[Opening SOURCE DATA section]
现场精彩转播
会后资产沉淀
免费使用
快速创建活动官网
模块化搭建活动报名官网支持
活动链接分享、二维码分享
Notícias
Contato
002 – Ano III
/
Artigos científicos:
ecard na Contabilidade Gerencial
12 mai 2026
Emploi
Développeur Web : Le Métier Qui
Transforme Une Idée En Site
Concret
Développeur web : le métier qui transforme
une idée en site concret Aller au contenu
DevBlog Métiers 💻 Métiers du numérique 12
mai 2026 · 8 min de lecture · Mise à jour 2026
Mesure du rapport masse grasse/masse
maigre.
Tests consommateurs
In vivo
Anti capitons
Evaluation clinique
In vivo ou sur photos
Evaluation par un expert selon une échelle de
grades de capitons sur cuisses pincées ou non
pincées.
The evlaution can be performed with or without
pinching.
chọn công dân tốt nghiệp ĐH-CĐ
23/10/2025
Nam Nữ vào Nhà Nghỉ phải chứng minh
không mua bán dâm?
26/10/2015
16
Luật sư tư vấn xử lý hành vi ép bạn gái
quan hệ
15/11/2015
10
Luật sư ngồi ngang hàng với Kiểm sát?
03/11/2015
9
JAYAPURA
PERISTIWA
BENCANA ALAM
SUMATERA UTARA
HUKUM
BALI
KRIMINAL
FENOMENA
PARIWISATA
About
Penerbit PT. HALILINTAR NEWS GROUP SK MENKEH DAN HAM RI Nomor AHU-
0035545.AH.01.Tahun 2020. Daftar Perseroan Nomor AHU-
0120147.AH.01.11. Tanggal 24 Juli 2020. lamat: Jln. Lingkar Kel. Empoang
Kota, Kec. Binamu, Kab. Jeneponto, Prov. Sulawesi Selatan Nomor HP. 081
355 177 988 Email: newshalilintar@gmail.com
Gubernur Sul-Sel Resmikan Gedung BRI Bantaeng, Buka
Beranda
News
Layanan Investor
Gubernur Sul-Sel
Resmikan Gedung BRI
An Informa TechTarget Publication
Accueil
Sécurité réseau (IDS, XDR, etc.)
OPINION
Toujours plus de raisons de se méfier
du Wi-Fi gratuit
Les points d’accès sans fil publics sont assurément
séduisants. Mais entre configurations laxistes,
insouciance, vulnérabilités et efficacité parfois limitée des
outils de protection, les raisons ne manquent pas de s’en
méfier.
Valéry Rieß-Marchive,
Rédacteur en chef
[Closing SOURCE DATA section]
YOUR GOAL
Filter the entries above down to the lines containing the word "raisons".

ANSWER SECTION
Toujours plus de raisons de se méfier
outils de protection, les raisons ne manquent pas de s’en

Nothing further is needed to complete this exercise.